Solution: Since we want $\mathrm{V}=10$, we can solve $10=\frac{4}{3} \pi \mathrm{r}^{3}$ for $\mathrm{r}$ to get $\mathrm{r}=1.3365 \mathrm{~cm}$. $\mathrm{V}(\mathrm{r})=\frac{4}{3} \pi \mathrm{r}^{3}$ and $\mathrm{V}^{\prime}(\mathrm{r})=4 \pi \mathrm{r}^{2} \quad$ so $\Delta \mathrm{V} \approx \mathrm{V}^{\prime}(\mathrm{r}) \cdot \Delta \mathrm{r}$. In this case we have been given that $\Delta \mathrm{V}=0.1 \mathrm{~cm}^{3}$, and we have calculated $\mathrm{r}=1.3365 \mathrm{~cm}$ so $0.1 \mathrm{~cm}^{3}=\mathrm{V}$ '(1.3365 $\mathrm{cm}) \cdot \Delta \mathrm{r}=\left(22.45 \mathrm{~cm}^{2}\right) \cdot \Delta \mathrm{r}$.

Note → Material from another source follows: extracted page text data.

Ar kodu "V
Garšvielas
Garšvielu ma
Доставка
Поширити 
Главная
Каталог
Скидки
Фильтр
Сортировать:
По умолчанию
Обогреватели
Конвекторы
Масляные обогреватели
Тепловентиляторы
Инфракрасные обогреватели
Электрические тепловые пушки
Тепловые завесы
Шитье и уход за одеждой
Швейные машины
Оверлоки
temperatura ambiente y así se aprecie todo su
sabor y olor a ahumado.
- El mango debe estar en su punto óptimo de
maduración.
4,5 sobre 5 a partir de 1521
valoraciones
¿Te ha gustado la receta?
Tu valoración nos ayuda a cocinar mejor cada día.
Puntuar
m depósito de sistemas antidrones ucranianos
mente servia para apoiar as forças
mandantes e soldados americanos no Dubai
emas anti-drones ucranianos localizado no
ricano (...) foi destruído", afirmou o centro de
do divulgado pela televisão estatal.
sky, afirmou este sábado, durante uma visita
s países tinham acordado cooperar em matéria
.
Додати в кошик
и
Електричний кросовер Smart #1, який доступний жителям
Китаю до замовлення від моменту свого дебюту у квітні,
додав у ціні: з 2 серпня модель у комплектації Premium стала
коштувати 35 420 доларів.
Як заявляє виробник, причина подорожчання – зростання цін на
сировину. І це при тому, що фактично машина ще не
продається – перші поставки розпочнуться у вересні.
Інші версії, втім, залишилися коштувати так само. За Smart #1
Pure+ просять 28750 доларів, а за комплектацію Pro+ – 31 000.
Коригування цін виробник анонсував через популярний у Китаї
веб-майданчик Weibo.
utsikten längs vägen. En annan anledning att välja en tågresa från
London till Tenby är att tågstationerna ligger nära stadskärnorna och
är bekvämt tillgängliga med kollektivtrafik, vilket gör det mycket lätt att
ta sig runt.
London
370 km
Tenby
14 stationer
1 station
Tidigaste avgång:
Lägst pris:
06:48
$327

Solving for $\Delta \mathrm{r}$, we get $\Delta \mathrm{r} \approx 0.0045 \mathrm{~cm}$. To meet the specifications for the allowable error in the volume, we must allow no more than $0.0045 \mathrm{~cm}$ variation in the radius. If we measure the diameter of the sphere rather than the radius, then we want $\mathrm{d}=2 \mathrm{r}=2(1.3365 \pm 0.0045)=2.673 \pm 0.009 \mathrm{~cm}$.

Practice 7: You want to determine the height of the rocket to within 10 meters when it is 4000 meters high (Fig. 6). How accurate must your angle measurement be? (Do your calculations in radians).